▶ **TEKS BACAAN**:
____

Page 150 - e-KLIPING KETENAGAKERJAAN 14 APRIL 2021
P. 150
Di Asia, beberapa negara sudah punya skema bantuan serupa. Thailand, misalkan. Mereka punya
program asuransi pengangguran bagi pekerja formal sejak 2004. Sedangkan di Vietnam, setiap
perusahaan yang punya 10 atau lebih karyawan diminta berpartisipasi dalam asuransi
pengangguran. Imbauan ini jadi kewajiban bagi perusahaan yang punya lebih dari 200 karyawan.
Di Malaysia, bantuan semacam ini ada sejak 1 Januari 2018. Menurut data LPEM Fakultas
Ekonomi dan Bisnis Universitas Indonesia (2020), skema di Negeri Jiran ini dikelola oleh Social
Security Organization (SOSCO). Mereka yang menganggur bisa mendapat tunjangan mencari
kerja sebanyak 80 persen dari gaji terakhir selama maksimal 6 bulan, juga ada tunjangan
pelatihan. Untuk bisa mendapat manfaat tersebut, para pekerja harus membayar iuran 12 bulan
selama 24 bulan kepesertaan. Indonesia sendiri secara terang-terangan akan mengadopsi sistem
yang dipakai oleh Malaysia.

____

▶ **DATA TERSIMPAN**:
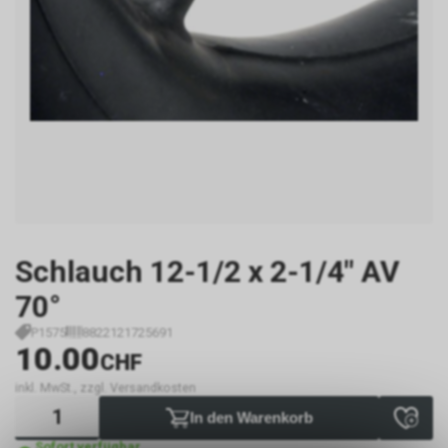
Schlauch 12-1/2 x 2-1/4" AV
70°
P1575
8822121725691
10.00
CHF
inkl. MwSt., zzgl. Versandkosten
In den Warenkorb
Sofort verfügbar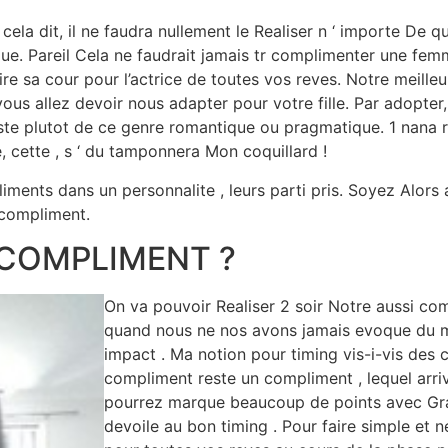
cela dit, il ne faudra nullement le Realiser n ‘ importe De
que. Pareil Cela ne faudrait jamais tr complimenter une femm
e sa cour pour l’actrice de toutes vos reves. Notre meilleur
vous allez devoir nous adapter pour votre fille. Par adopter
este plutot de ce genre romantique ou pragmatique. 1 nana
 cette , s ‘ du tamponnera Mon coquillard !
iments dans un personnalite , leurs parti pris. Soyez Alors 
 compliment.
 COMPLIMENT ?
On va pouvoir Realiser 2 soir Notre aussi c
quand nous ne nos avons jamais evoque du m
impact . Ma notion pour timing vis-i-vis des
compliment reste un compliment , lequel arriv
pourrez marque beaucoup de points avec Grac
devoile au bon timing . Pour faire simple et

____

▶ **TUGAS YANG DIKERJAKAN**:
A: Menurut teks bacaan, sejak tahun berapa Thailand memiliki program asuransi pengangguran bagi pekerja formal?
B: Tentukan apakah setiap pernyataan ini sesuai dengan teks bacaan, dan sertakan kutipan kata-kata penentunya dari teks tersebut.
(i) Di Vietnam, keikutsertaan dalam asuransi pengangguran wajib bagi perusahaan dengan lebih dari 200 karyawan.
(ii) Di Malaysia, penganggur dapat menerima tunjangan mencari kerja paling lama 12 bulan.
(iii) Indonesia akan mengadopsi sistem yang dipakai oleh Thailand.
C: Tuliskan lanjutan teks bacaan tentang skema asuransi pengangguran di Asia, dimulai setelah kalimat terakhirnya.
Materi tersebut tidak diperlukan untuk menyelesaikan latihan ini.

▶ **HASIL LATIHAN**:
A: Sejak 2004.

B:
(i) Ya: "Imbauan ini jadi kewajiban bagi perusahaan yang punya lebih dari 200 karyawan."
(ii) Tidak: "selama maksimal 6 bulan"
(iii) Tidak: "Indonesia sendiri secara terang-terangan akan mengadopsi sistem yang dipakai oleh Malaysia."

C:
Infografik Advertorial JKP? Apaan Tuh?!. tirto.id/Fakhri Niat Baik dan Perlu Perbaikan Niat baik
tak selamanya akan memberi hasil baik pula. Ini yang terjadi pada JKP. Ada beberapa kritik
sekaligus masukan agar program itu bisa berjalan lebih baik. Trade Union Rights Centre (TURC),
pusat studi dan advokasi perburuhan, menyoroti sejumlah isu kunci yang patut dicermati.
"Beberapa isu kunci yang disorot oleh TURC antara lain terkait syarat kepesertaan dan eligibiltas.
Selain itu, ada isu manfaat program yang akan sangat berpengaruh pada inklusivitas cakupan
pekerja secara luas. Juga, kemudahan pekerja dalam mengakses manfaat program JKP agar
dapat sejalan dengan tujuan awal pemerintah," ujar Direktur TURC, Andriko Otang.
Isu pertama adalah jumlah pekerja yang terdaftar. Menurut laporan tahunan BP Jamsostek
(2019), baru sekitar 55 juta pekerja yang jadi anggota, dari total jumlah pekerja 137 juta orang.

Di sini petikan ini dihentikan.